Rating: ★★★½☆

The trailer for The Other Guys looked great. But trailers often grab the best jobs, stunts, or whatever and from that get you to assume the rest of the movie is just as good. And that’s what happened here.

That sounds a bit harsh as this is actually a pretty funny movie. It’s just not side-splitting funny, nor is it funny throughout. I’m not quite sure who they were targeting with this movie, maybe everyone, maybe that’s why it’s inconsistent.

OK, so what’s good about The Other Guys?

  • Samuel L. Jackson and Dwayne “The Rock” Johnson as the super-cops early in the movie. Completely over-the-top caricatures of cop-movie detectives. Jackson was best, but Johnson actually did OK.
  • Eva Mendes as Ferrell’s hot, kinky wife. They hit just the right balance with her character and scripting. The scene where he Mom is relaying messages to Ferrell who’s hiding outside is truly sick and had the theatre rolling.
  • Michael Keaton as the head of detectives also did a fine job. He really did come off as a guy who was having trouble remembering if he was working his day job at the NYPD, or his night job at “Bed, Bath, and Beyond.”
  • The plot for the big crime they were trying to thwart. It’s usually not tough to figure out what’s going on in copy-buddy comedies as that’s not the point. But in this case they really did a pretty good job disguising things right up til the end.
  • Will Ferrell‘s Prius gets a pretty strong role in the film – the little hybrid car does some pretty awesome stunt driving and also provides some good running gags. It was pretty good writing to not just have Ferrell drive a hybrid, but to weave the jokes about it all through the script.
  • A good supporting cast of character actors. Rob Riggle (formerly of “The Daily Show“) makes another appearance and does a great job.

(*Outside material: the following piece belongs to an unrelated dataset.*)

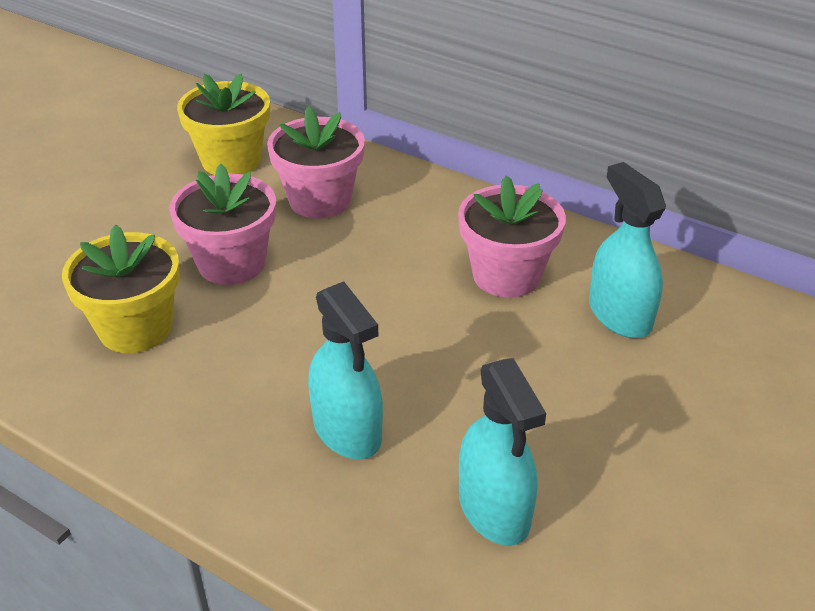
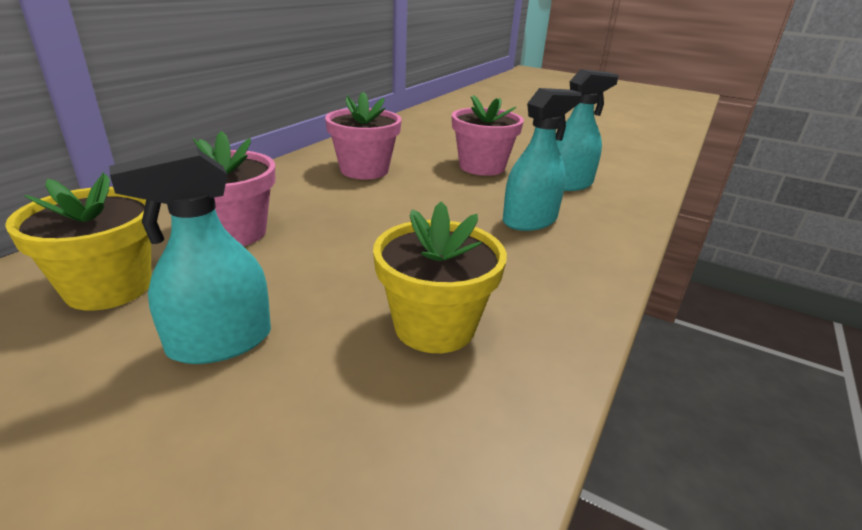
camera: 95 degrees left, 10 degrees down
(231, 263) = (328, 275): pink flower pot -> pink flower pot (482, 167)
(619, 315) = (405, 148): turquoise spray bottle -> turquoise spray bottle (220, 342)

So much for the good. What’s bad?

  • Mark Wahlberg is not Bruce Willis. He can’t do comedy. It doesn’t work. The lines don’t come out funny or serious – the come out semi-serious trying to be funny and it just doesn’t work. I don’t know if it was intentional, but Wahlberg’s character comes across as pretty conflicted about his sexuality at several points. Another actor could pull it off, it just felt weird in this case.
  • Will Ferrell wasn’t where he needed to be for the role. This was some of the best work I’ve seen him do (and generally I can’t stand his movies, so any compliment from me about his acting is high praise), but he wasn’t detached enough from his surroundings to pull off the way the character was written; nor can he flip to the “dark side” well enough to portray his underlying “Gator” persona.
  • The jokes are uneven. A lot of the time you’re just kind of watching and waiting for something funny to happen. And then what happens isn’t worth the wait.
  • The usual implausible plot points – like the bad guys putting them on a train to Vegas instead of just killing them. Not funny. Waste of time. If you’re going to taser them and leave them someplace, make it at least interesting.
  • There were a lot of points they left on the field. For instance, Ferrell’s character has some weird mojo charm with hot women which annoys Wahlberg. They could have really run with that the way they ran with the Prius and it’s have been funny and also filled in the dead spots.

Overall this is a pretty decent movie. It falls below a Bruce Willis flick, and maybe a little above something like “Rush Hour.” Wahlberg at least tries to move in a different direction and Ferrell stayed in character, and the supporting cast was great. I’m glad I didn’t stand in line for this one, but for a 10pm late-night movie fix it was OK.